Segment Start: Input data

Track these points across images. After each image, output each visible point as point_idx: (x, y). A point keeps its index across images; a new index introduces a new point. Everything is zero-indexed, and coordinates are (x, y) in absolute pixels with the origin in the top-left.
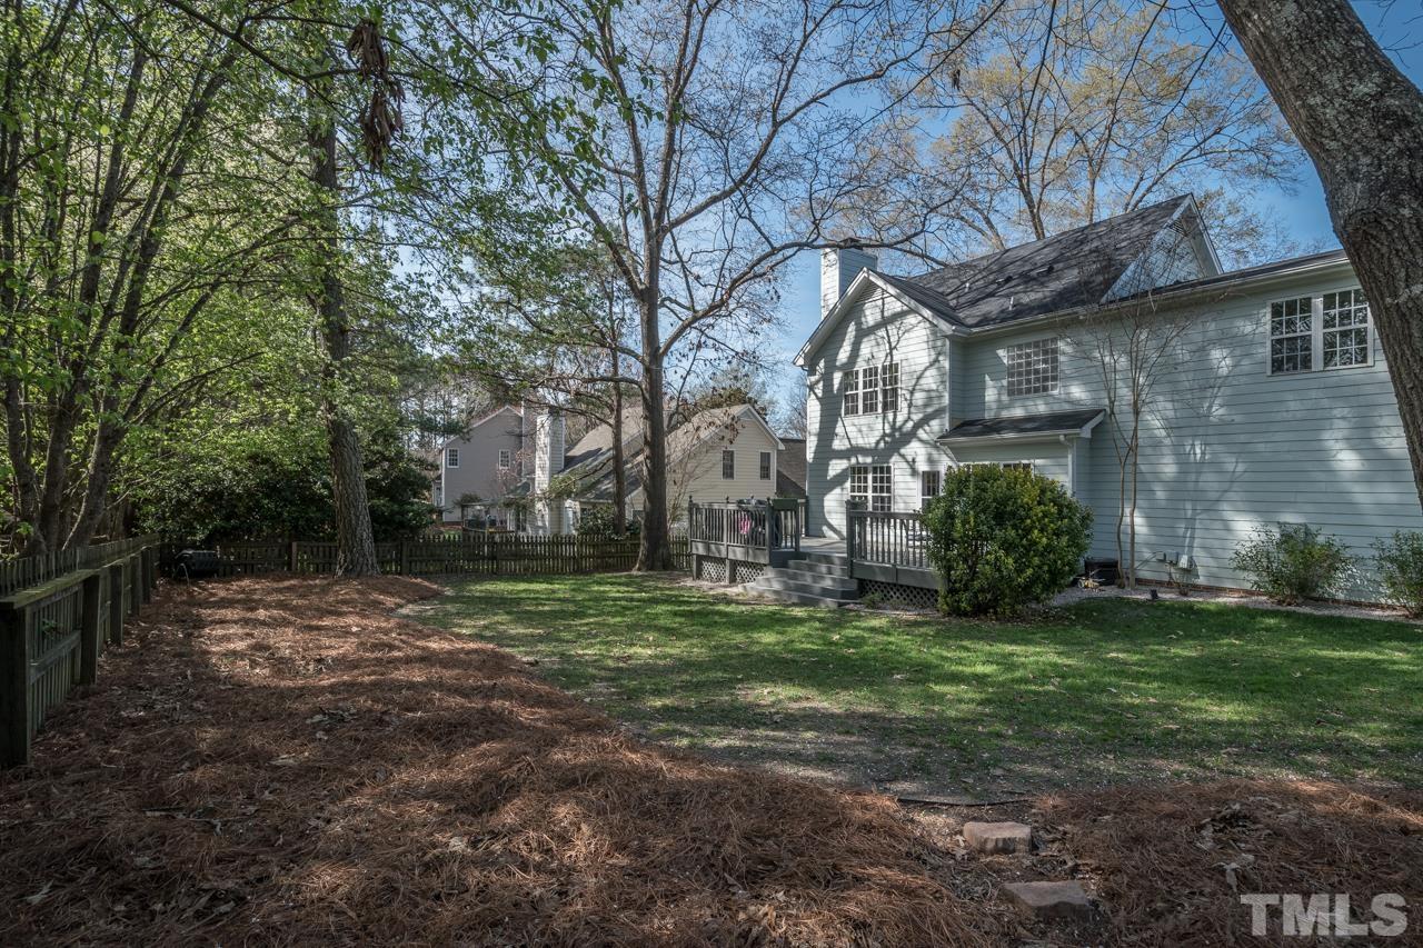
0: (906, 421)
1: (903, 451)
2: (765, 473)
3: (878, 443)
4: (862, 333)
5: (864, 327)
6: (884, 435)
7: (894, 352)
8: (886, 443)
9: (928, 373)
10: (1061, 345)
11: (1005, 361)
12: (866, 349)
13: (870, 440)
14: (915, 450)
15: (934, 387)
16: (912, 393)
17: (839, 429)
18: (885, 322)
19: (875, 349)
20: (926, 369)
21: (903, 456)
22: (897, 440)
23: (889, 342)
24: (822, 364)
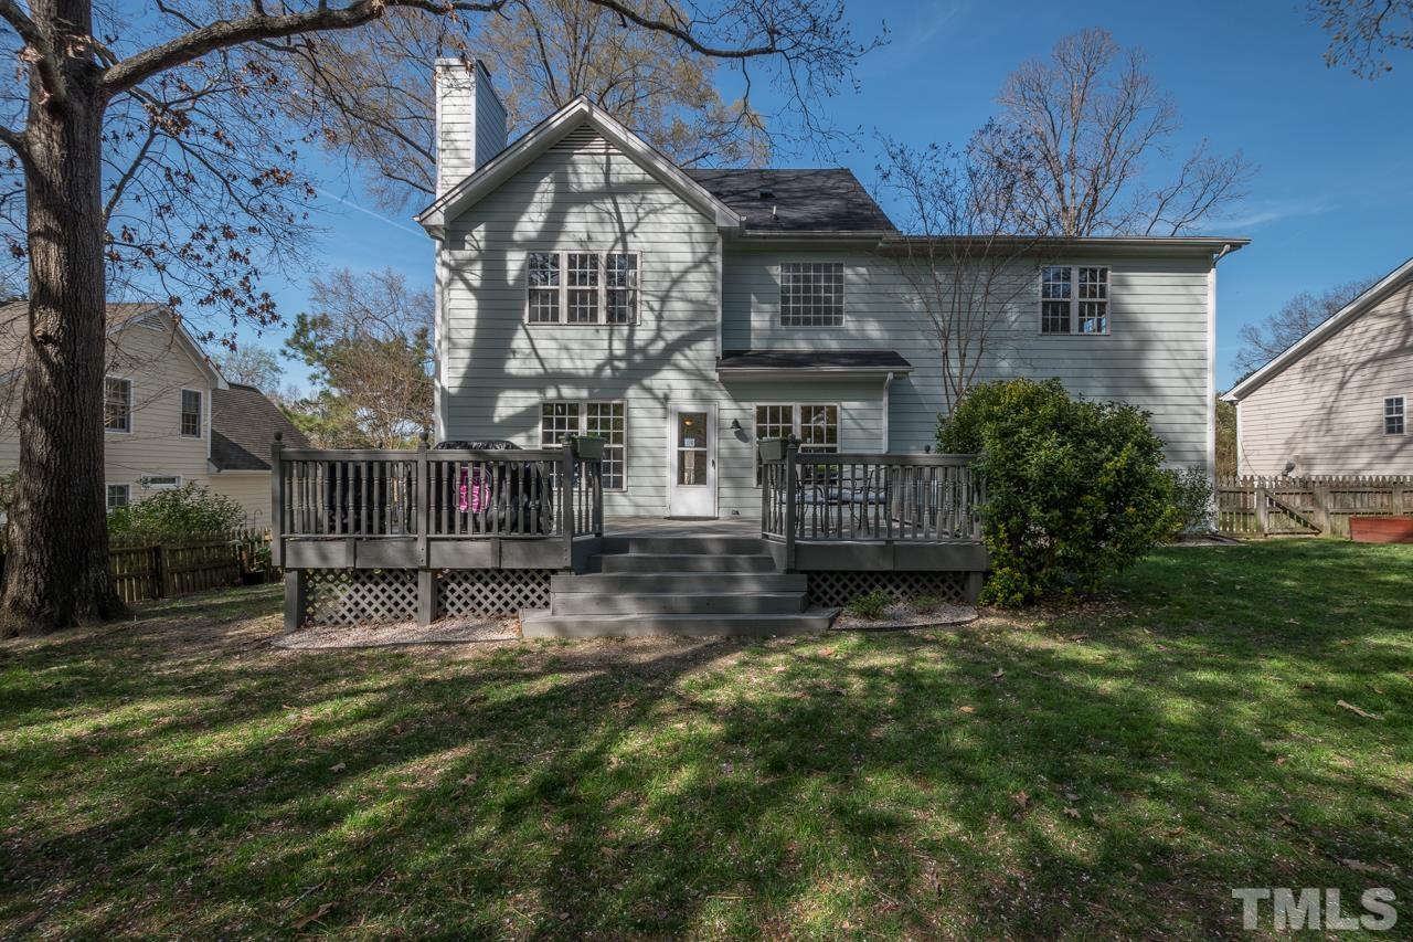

Segment End: Input data

- **What you will do**
Could you print every line of the records above without any changes, leaving out the pictures?

- **Finished exercise**
Track these points across images. After each image, output each visible point as point_idx: (x, y). A point keeps its index across images; a new index introduces a new point. Everything is zero-indexed, and coordinates are (x, y) in absolute pixels with the origin in the top-left.
0: (906, 421)
1: (903, 451)
2: (765, 473)
3: (878, 443)
4: (862, 333)
5: (864, 327)
6: (884, 435)
7: (894, 352)
8: (886, 443)
9: (928, 373)
10: (1061, 345)
11: (1005, 361)
12: (866, 349)
13: (870, 440)
14: (915, 450)
15: (934, 387)
16: (912, 393)
17: (839, 429)
18: (885, 322)
19: (875, 349)
20: (926, 369)
21: (903, 456)
22: (897, 440)
23: (889, 342)
24: (822, 364)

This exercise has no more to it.